HOW TO COMPLETE THIS TASK — Rewrite the lines below, replacing "lens line" with "intrinsics line" everywhere it occurs and changing nothing else. Omit the pictures from your answer.

DATA SECTION —
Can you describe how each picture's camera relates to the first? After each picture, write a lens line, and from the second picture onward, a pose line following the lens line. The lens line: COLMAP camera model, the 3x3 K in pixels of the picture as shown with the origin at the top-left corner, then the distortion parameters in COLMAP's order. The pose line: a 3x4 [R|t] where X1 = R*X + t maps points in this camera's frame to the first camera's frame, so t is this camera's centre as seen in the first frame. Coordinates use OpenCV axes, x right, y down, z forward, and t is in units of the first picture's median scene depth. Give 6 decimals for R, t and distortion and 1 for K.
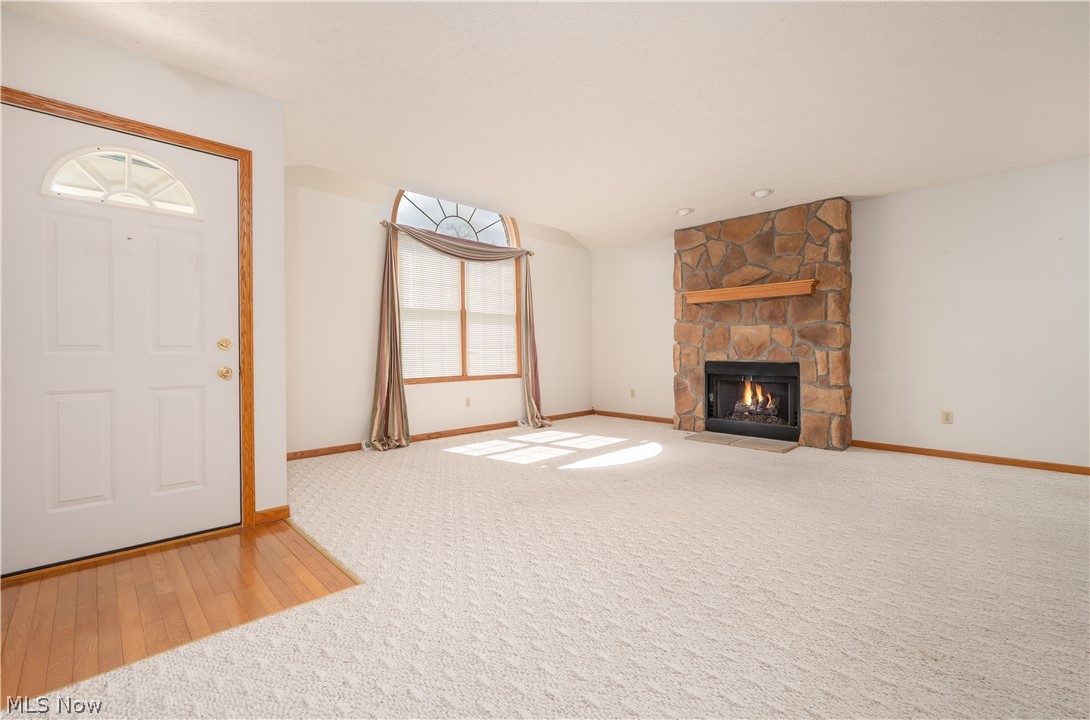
lens RADIAL K [[473.5, 0, 548.3], [0, 473.5, 354.5], [0, 0, 1]] dist [-0.001561, 0.000251]
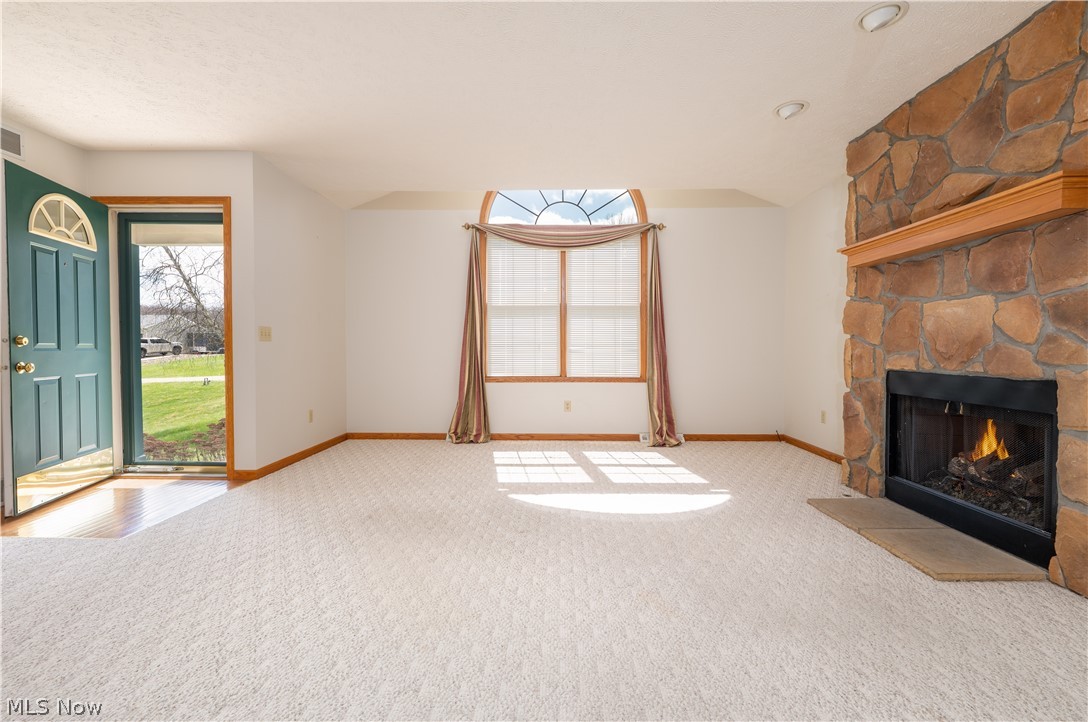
lens RADIAL K [[472.6, 0, 544.2], [0, 472.6, 358.4], [0, 0, 1]] dist [-0.001561, 0.000251]
pose [[0.694175, 0.018871, -0.719559, 0.455860], [-0.009733, 0.999811, 0.016831, -0.004616], [0.719741, -0.004681, 0.694227, 0.347804]]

EXERCISE RESULT —
Can you describe how each picture's camera relates to the first? After each picture, write a intrinsics line, and from the second picture onward, a pose line following the intrinsics line. The intrinsics line: COLMAP camera model, the 3x3 K in pixels of the picture as shown with the origin at the top-left corner, then the distortion parameters in COLMAP's order. The pose line: a 3x4 [R|t] where X1 = R*X + t maps points in this camera's frame to the first camera's frame, so t is this camera's centre as seen in the first frame. Coordinates use OpenCV axes, x right, y down, z forward, and t is in units of the first picture's median scene depth. Give 6 decimals for R, t and distortion and 1 for K.
lens RADIAL K [[473.5, 0, 548.3], [0, 473.5, 354.5], [0, 0, 1]] dist [-0.001561, 0.000251]
lens RADIAL K [[472.6, 0, 544.2], [0, 472.6, 358.4], [0, 0, 1]] dist [-0.001561, 0.000251]
pose [[0.694175, 0.018871, -0.719559, 0.455860], [-0.009733, 0.999811, 0.016831, -0.004616], [0.719741, -0.004681, 0.694227, 0.347804]]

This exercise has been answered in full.